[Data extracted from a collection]
▶

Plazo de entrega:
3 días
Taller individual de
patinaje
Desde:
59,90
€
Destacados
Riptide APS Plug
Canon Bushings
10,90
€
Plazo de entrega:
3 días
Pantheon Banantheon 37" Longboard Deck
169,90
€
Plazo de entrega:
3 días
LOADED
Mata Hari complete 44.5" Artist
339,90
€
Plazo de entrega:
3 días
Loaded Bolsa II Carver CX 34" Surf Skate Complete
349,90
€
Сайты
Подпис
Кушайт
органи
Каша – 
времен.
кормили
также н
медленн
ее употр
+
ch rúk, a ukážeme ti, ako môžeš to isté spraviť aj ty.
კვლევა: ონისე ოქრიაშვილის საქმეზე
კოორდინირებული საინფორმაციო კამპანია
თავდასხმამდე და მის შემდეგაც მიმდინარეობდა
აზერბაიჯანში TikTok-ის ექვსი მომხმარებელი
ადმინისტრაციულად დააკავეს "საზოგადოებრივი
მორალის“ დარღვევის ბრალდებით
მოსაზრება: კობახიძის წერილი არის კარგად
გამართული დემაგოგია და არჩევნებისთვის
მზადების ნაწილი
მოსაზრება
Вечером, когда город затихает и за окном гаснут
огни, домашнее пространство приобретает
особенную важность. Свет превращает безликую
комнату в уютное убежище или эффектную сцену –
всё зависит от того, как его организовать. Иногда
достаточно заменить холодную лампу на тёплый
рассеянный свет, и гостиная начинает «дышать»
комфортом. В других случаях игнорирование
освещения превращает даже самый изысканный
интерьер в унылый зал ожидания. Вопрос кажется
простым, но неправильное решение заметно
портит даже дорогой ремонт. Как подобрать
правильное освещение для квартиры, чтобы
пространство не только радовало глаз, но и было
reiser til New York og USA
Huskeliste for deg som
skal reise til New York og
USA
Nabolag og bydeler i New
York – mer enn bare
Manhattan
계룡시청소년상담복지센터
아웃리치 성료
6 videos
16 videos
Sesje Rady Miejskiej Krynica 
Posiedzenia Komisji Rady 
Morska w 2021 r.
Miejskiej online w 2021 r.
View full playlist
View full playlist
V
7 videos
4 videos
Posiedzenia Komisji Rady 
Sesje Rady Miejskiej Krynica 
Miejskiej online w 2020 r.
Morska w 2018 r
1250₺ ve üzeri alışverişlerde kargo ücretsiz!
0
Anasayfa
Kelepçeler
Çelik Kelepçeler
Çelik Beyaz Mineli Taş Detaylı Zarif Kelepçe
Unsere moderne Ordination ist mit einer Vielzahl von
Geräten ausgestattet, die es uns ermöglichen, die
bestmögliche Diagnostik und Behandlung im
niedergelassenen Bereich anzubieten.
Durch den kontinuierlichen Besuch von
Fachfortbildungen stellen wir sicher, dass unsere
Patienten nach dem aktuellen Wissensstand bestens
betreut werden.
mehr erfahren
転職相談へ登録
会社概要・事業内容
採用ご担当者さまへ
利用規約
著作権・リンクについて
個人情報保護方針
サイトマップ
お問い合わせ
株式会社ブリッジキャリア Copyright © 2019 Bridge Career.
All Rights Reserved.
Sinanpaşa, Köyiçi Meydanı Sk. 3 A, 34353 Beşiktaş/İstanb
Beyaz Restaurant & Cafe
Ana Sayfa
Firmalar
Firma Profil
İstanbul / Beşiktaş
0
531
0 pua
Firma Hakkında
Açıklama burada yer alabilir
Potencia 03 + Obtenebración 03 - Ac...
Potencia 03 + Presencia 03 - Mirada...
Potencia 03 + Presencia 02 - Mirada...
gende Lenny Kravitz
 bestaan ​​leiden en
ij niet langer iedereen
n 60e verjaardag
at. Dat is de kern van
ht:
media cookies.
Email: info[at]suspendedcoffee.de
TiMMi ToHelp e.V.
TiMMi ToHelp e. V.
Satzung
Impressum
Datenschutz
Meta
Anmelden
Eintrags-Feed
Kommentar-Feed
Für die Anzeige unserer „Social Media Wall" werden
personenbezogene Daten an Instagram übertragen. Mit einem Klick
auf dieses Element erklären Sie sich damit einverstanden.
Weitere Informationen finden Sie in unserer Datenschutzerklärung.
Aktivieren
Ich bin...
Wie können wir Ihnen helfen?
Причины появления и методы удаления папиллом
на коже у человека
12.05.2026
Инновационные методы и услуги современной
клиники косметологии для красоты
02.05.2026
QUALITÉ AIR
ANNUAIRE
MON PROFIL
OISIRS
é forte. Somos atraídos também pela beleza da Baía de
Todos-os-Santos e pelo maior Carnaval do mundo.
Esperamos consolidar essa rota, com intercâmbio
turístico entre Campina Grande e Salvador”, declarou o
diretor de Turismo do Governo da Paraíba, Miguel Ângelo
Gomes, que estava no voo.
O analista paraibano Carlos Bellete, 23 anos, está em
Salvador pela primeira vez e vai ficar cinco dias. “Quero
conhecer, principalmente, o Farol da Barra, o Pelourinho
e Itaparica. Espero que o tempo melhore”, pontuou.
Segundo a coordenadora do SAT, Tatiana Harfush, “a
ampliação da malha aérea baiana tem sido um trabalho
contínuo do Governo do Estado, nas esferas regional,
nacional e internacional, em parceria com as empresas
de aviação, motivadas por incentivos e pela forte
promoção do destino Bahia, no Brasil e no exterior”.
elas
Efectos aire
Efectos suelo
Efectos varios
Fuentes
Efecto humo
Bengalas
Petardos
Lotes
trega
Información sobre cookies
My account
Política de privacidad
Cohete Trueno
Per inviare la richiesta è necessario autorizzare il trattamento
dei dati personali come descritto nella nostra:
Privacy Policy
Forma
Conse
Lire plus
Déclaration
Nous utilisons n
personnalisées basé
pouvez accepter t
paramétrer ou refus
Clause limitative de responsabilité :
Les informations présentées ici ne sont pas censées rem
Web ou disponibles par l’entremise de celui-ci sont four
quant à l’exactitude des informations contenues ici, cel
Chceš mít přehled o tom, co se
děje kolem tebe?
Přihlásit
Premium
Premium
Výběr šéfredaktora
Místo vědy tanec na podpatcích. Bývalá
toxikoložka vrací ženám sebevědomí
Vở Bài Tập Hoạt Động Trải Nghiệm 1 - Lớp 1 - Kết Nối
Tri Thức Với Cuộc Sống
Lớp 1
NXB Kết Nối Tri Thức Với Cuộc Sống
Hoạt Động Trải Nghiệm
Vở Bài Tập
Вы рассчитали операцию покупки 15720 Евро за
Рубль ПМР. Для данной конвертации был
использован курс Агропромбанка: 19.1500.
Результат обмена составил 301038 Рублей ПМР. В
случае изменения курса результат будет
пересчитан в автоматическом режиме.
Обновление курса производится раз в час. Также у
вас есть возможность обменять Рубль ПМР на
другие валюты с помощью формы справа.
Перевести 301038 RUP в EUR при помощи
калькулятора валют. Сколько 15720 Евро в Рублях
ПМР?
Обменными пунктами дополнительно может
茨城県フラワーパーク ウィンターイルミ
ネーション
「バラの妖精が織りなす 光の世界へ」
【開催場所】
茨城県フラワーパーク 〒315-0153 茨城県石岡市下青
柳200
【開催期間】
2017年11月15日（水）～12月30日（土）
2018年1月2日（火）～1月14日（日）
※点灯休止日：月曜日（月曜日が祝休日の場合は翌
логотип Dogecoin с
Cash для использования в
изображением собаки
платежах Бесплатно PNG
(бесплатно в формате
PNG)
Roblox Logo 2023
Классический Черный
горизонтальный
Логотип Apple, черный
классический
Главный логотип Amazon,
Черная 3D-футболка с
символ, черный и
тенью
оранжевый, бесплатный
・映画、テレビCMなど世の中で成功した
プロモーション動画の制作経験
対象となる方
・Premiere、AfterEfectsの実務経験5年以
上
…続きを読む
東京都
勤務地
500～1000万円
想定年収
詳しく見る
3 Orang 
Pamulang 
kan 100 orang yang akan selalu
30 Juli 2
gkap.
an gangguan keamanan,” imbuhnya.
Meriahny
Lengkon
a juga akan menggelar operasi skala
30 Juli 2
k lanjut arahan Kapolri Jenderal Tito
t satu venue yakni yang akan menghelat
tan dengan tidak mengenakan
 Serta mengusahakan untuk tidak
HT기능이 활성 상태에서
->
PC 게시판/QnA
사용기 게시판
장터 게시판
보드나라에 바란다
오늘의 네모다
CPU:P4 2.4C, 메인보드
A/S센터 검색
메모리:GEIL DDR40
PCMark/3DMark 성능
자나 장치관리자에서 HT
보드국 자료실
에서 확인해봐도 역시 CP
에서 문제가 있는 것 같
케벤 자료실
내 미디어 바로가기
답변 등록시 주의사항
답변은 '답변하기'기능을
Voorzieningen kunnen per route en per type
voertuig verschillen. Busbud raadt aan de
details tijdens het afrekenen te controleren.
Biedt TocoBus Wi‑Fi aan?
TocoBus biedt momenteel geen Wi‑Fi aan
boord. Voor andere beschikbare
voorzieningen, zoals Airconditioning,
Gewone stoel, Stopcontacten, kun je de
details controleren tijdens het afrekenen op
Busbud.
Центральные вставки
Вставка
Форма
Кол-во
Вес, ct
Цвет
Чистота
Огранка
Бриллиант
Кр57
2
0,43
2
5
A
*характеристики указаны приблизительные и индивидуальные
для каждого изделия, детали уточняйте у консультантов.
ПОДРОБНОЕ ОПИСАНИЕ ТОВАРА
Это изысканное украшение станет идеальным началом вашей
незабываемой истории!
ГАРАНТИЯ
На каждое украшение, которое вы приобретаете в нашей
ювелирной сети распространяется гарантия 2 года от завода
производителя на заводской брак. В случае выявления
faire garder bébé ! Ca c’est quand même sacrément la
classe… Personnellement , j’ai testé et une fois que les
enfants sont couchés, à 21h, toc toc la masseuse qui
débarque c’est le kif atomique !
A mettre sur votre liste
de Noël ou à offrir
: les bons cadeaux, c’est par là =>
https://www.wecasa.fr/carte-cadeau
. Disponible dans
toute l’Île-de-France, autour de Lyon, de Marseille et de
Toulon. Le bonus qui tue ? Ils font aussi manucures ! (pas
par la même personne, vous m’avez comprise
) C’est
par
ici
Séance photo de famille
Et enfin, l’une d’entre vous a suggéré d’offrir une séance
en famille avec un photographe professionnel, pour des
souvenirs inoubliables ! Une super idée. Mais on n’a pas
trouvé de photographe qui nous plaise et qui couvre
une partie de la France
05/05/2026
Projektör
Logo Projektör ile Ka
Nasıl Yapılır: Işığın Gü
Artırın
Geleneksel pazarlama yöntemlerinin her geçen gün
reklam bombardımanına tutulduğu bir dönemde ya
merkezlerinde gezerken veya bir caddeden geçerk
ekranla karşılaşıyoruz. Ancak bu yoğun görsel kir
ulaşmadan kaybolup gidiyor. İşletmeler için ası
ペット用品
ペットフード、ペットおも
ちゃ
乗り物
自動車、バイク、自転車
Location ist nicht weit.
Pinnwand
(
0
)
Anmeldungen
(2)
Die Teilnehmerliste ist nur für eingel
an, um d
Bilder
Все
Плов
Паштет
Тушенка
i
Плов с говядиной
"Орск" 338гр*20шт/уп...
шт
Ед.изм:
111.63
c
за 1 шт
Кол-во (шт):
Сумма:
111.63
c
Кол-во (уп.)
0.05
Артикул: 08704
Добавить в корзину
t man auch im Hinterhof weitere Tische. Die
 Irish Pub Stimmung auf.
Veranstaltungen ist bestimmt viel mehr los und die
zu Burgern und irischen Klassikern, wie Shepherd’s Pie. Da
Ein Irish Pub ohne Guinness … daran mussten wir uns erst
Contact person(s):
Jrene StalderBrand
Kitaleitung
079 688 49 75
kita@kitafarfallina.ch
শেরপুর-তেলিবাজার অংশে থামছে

◀

INSTRUCTIONS TO FOLLOW => Extract all lines of the records above that include "Thức".

WRITTEN REPLY =>
Tri Thức Với Cuộc Sống
NXB Kết Nối Tri Thức Với Cuộc Sống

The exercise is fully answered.